▸ Goal of the exercise
When the word "dementia" shows up in a line of the records below, copy that line.

□ □ □ □ □ □ □

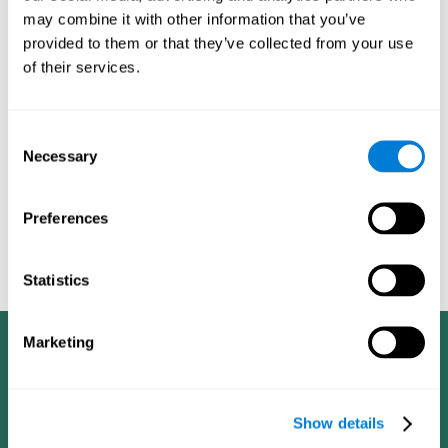
dementia in a professional way, such as academic
may combine it with other information that you’ve
researchers, professionals, public health workers, and
provided to them or that they’ve collected from your use
caregivers).
of their services.
Given that the most common symptoms of dementia are
problems with memory, reasoning, communication, orientation,
and adaptation to daily life, as well as changes in personality,
Consent
anxiety, depression, suspicion, hallucinations, and compulsive
Necessary
Selection
games aimed at working on cognition are
behaviors,
especially important
.As is the case with the activities from
CogniFit
—which, according to the SG4D taxonomy, would be
Preferences
cognitive games for prevention in potential
labeled as
patients
.
Statistics
Marketing
Show details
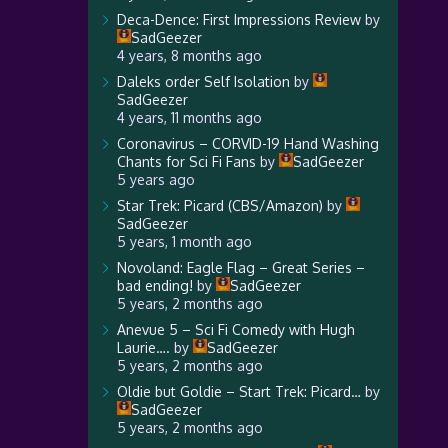
Deca-Dence: First Impressions Review
by
SadGeezer
4 years, 8 months ago
Daleks order Self Isolation
by
SadGeezer
4 years, 11 months ago
Coronavirus – CORVID-19 Hand Washing
Chants for Sci Fi Fans
by
SadGeezer
5 years ago
Star Trek: Picard (CBS/Amazon)
by
SadGeezer
5 years, 1 month ago
Novoland: Eagle Flag – Great Series –
bad ending!
by
SadGeezer
5 years, 2 months ago
Anevue 5 – Sci Fi Comedy with Hugh
Laurie….
by
SadGeezer
5 years, 2 months ago
Oldie but Goldie – Start Trek: Picard…
by
SadGeezer
5 years, 2 months ago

□ □ □ □ □ □ □

▸ Your response
dementia in a professional way, such as academic
Given that the most common symptoms of dementia are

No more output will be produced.